Antropologo dell’arte: così alcuni definiscono Claudio Costa, non senza quel fremito riverente che deriva dalla mistica seduzione di cui si impregnano le materie antropologiche, frequentate anche da chi scrive. Lo studio dei gruppi umani in tutte le loro forme e manifestazioni, infatti, sembra investire il professionista della disciplina di una dignità quasi sacerdotale, motivata da una prerogativa non puramente riscontrabile altrove, nemmeno nei preti: occuparsi dell’entità della vita stessa, il peccato originale.
Costa, a ben vedere, fa propria la sostanza dell’uomo negli auspici dell’artista e dell’intellettuale composito, invece provocando l’antropologia stricto sensu attraverso indagini materiche volte a sviscerare mondi passati e trapassati, rurali e arcaici, contadini e tribali, per ribadire la potenza del fabbrile in un tempo automatico, meccanicamente ferino e irrazionale. Di tali vicende creative ritroviamo gli esiti nella sapiente sintesi di Ecce Homo, affascinante retrospettiva allestita presso la Galleria della Fondazione Culturale San Fedele ed il Museo San Fedele, nell’omonima chiesa di Milano, incaricata di condensare in 20 opere il prodotto dei linguaggi artistici frequentati dall’autore dal 1968 al 1994, ma spiritualmente da una vita intera.

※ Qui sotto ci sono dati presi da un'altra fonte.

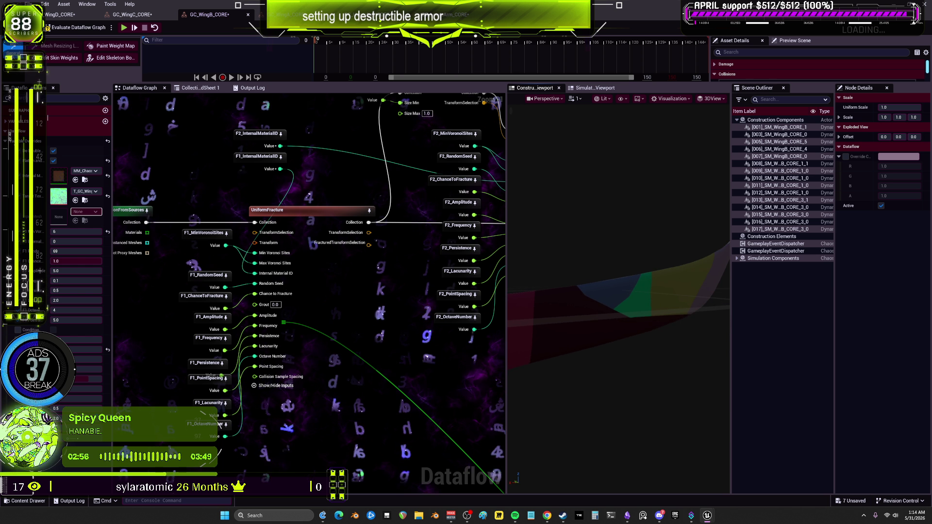
{"action": "mouse_move", "coordinate": [572, 182]}
{"action": "left_mouse_down"}
{"action": "mouse_move", "coordinate": [563, 184]}
{"action": "mouse_move", "coordinate": [572, 182]}
{"action": "left_mouse_up"}
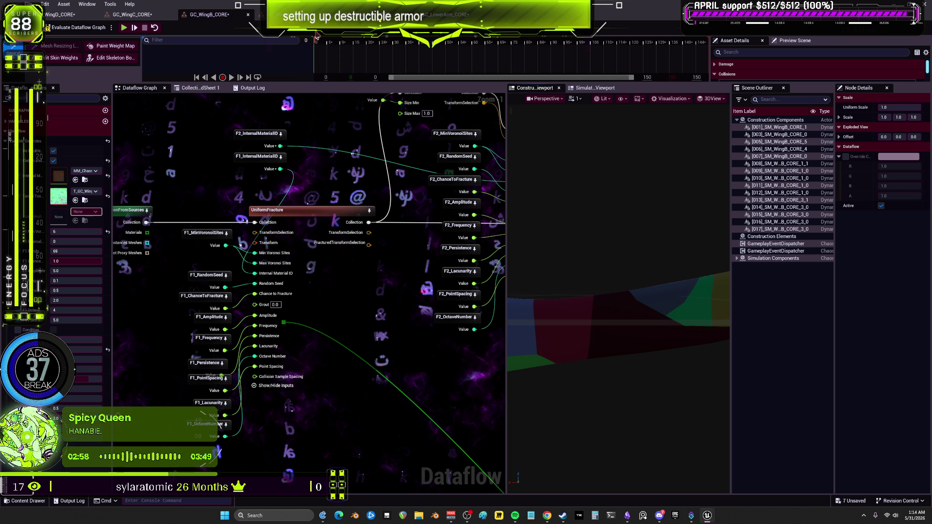
{"action": "left_click", "coordinate": [265, 14]}
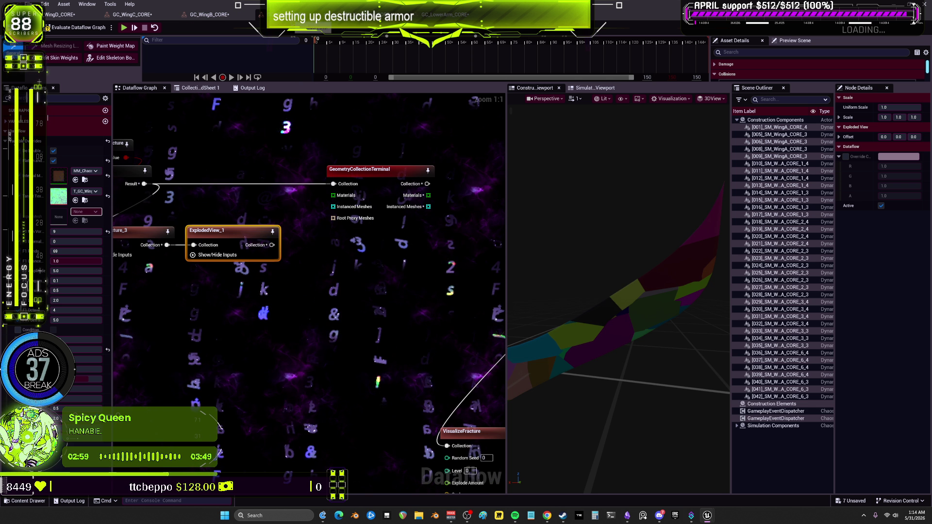
Step: Give WingA 6 Voronoi sites and change the seed from 69 to 50, then open UpperArm
{"action": "left_click", "coordinate": [67, 232]}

Curata da Andrea Dall’Asta e Stefano Castelli, la mostra non avrebbe potuto chiedere migliore contesto, dal pudore gesuita pensato per coniugare intimamente arte e fede; d’altra parte, l’arte stessa è fede in un qualcosa di inscalfibile, e il dialogo fra Claudio Costa e la pluralità della materia rispetta i requisiti del monito ad imperitura memoria, tutt’al più divisivo. Nato a Tirana da genitori italiani e poi nuovamente trasferitosi nello Stivale, l’artista si rivela presto una figura complessa, precocemente dedita alla curiosità del fare umano in tutte le sue traduzioni, a partire da quelle architettonico-costruttive incontrate nella facoltà di architettura del Politecnico di Milano, premessa ad un profondo interesse verso le scienze sociali e particolarmente quelle antropologiche, nel nome delle quali orienterà i suoi sforzi creativi.

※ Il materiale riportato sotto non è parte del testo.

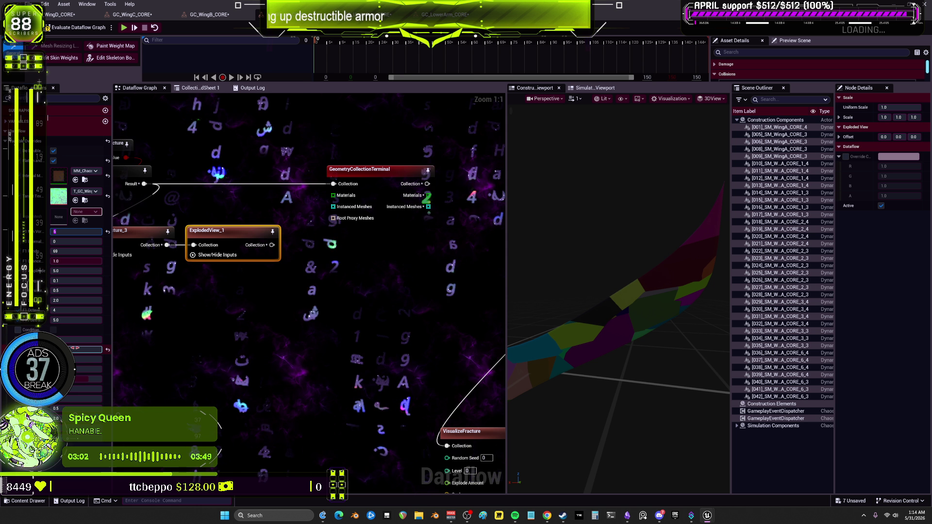
{"action": "left_click", "coordinate": [75, 348]}
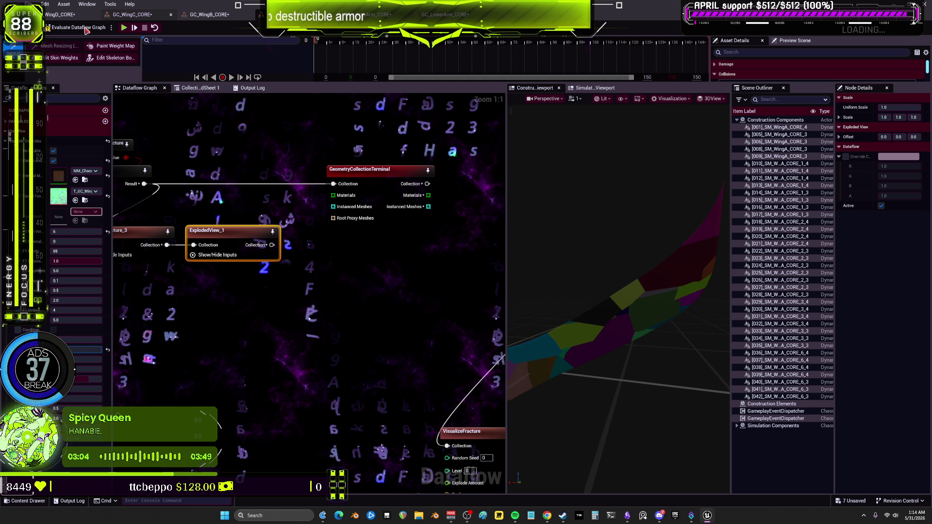
{"action": "key", "text": "Return"}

L’oggetto «deve rimanere col suo statuto antropologico, per quello che è, dove è nato», ebbe a dire, e nel retroterra di una attenzione etnografica già perfezionata nella sesta edizione di Documenta a Kassel (1977) ritroviamo dunque studi filosofici e poetici, come anche letterari e ben più di semplici sguardi verso la biologia e la chimica. L’incontro con l’amico Marcel Duchamp, avvenuto nell’infuocata Parigi del Maggio francese (1968), ottiene in certo modo di suggellare il flirt con l’arte contemporanea, di cui Claudio Costa contribuirà significativamente a radicare lo statuto nella società capitalistica moderna; fra i principi cardinali dei suoi linguaggi, infatti, compare il senso del riscatto delle culture subalterne e degli invisibili, a cui non manca di dare voce nel costante impegno sociale.

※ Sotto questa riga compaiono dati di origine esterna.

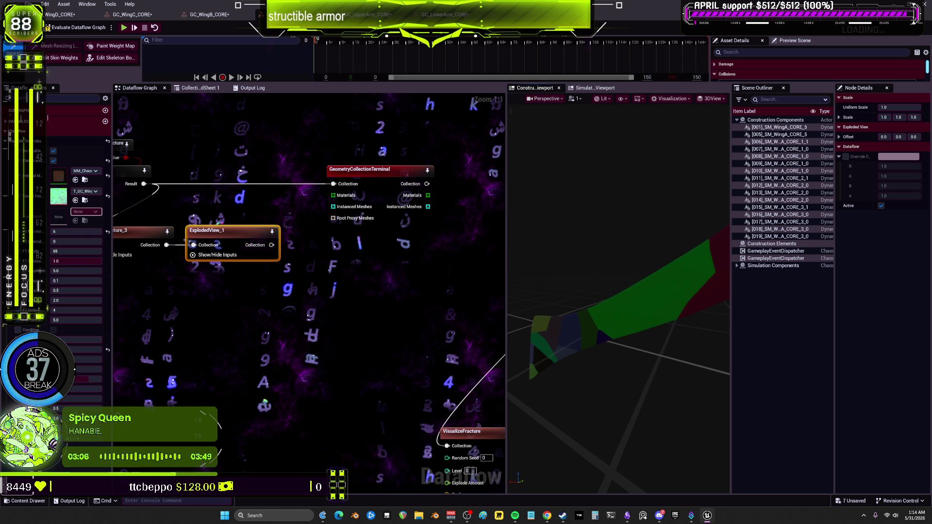
{"action": "left_click", "coordinate": [74, 251]}
{"action": "type", "text": "50"}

Il sublime dell’essere nel potere del generare è ciò che l’artista ligure restituisce con la sua arte concettuale trasferendo, in chi la osserva, la consapevolezza della distanza tra noi e gli altri, situata su un piano diacronico nel quale la sua arte si fa, per dirla con le sue parole, work in regress, attenzione cosciente all’importanza ed al vigore di ciò ch’è stato.
Non so, è tutto molto difficile. È un’esperienza nuova, complessa, di cui, per poter parlare approfonditamente, bisognerà lasciar passare ancora molto tempo (1990).
Nella caratura umana di Costa, com’è evidente, c’è sempre stato spazio per una onestà di ascendenza scientifica, che sull’attesa e sull’investimento della fatica finalizzata alla sperimentazione di accostamenti e raccordi plastici sempre nuovi – ma soprattutto alla realizzazione di un prodotto accessibile e mai criptico – saprà fondare il suo codice espressivo; è un innovatore, ad esempio, nella spregiudicatezza dell’uso di materiali non specifici in arte come grafite, amido, colla di pesce, acidi, solfato di rame e argilla (fra gli altri), oltre ai più comuni metalli, particolarmente attinti dal mondo contadino, in quegli «oggetti della fatica dell’uomo» che sempre gli saranno cari. Classico e inedito dialogano in Ecce Homo, che nell’eloquenza del suo nome non tradisce la causa: il racconto consapevole, originale e impegnato delle infinite possibilità di scrittura culturale che possiamo in quanto presenti nel mondo.